Солдаты закричали, заволновались, — стоящие в передних рядах уже лезли по карнизу, чтобы стащить крикливого оратора с балкона. Васильев закрыл глаза, втянул голову в плечи и опрометью бросился назад.

— Найти его надо, — заволновался Быков.

— Обязательно найти, — злился Тентенников, — спросить, так ли собирается он воевать, как воевал прежде.

Пробраться сквозь толпу было очень трудно, и пока они добрались до дверей, митинг кончился. Васильев тем временем успел скрыться.

В тесной небольшой комнате второго этажа они увидели Николая. Николай сидел за столом и разговаривал с обступившими его солдатами.

— А, товарищи летчики, — сказал он, — наконец-то прибыли, я вас уже давно дожидаюсь.

Солдаты ушли, и они уселись вчетвером на старенькой ковровой оттоманке, стоявшей в самом дальнем углу комнаты.

— Мы твою речь слышали, — сказал Быков, — понравилась нам.

— И я согласен, — перебил Тентенников. — Я так понимаю, если теперь революция, то и хозяев старых уже не будет больше. Все народное станет. Так ведь?

Николай Алексеевич прищурился, хитро улыбнулся и в упор взглянул на Тентенникова:

— Сказано верно, вы в самую точку попали. Только напрасно думаете, что эта революция освободит нас от хозяев: для того чтобы все стало народным, чтобы кончить войну, надо не только царя уничтожить. Я имею уже известия из Петрограда. Там создано Временное правительство из помещиков и капиталистов, с которым мы будем жестоко бороться.

Он встал с дивана, подошел к окну, взглянул на толпу, заполнившую площадь.

Солдаты не расходились: они ждали новых речей.

— Ждут они слова нашего, — тихо промолвил Николай. — Исстрадались по правде. Скоро изменится все: из Петрограда товарищи прислали несколько телеграмм. Ленин еще не может выехать из-за границы: правительства Антанты не хотят его пускать в Россию… Сталин в Сибири, в ссылке, — он вернется скорей. Собираюсь я в Петрограде встретиться с ним. Получу указания — и обратно сразу вернусь.

Вспомнили, как улетал Глеб с Николаем из отряда, — и посмеялись: давно ли хотели арестовать большевика, а теперь вот уже и не может такого быть…

— Вы думаете? — спросил Николай. — Революция только еще начинается.
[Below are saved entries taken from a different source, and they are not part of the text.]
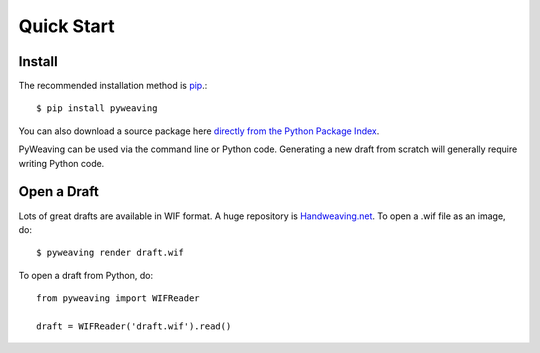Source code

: Quick Start
===========


Install
-------

The recommended installation method is `pip <http://pip.readthedocs.org/>`_.::

    $ pip install pyweaving

You can also download a source package here `directly from the Python Package Index <https://pypi.python.org/pypi/pyweaving>`_.


PyWeaving can be used via the command line or Python code. Generating a new
draft from scratch will generally require writing Python code.


Open a Draft
------------

Lots of great drafts are available in WIF format. A huge repository is `Handweaving.net <http://handweaving.net/>`_. To open a .wif file as an image, do::

    $ pyweaving render draft.wif

To open a draft from Python, do::

    from pyweaving import WIFReader

    draft = WIFReader('draft.wif').read()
Когда придет время её дальше повести, встанут многие против нас: во Временном правительстве — князья, помещики, банковские воротилы. Они против большевиков все темные силы прошлого соберут, да и антантовские правительства придут им на помощь против рабочего класса…

На улице снова послышались голоса: в город пришли новые группы солдат, они ждали выступления оратора-большевика.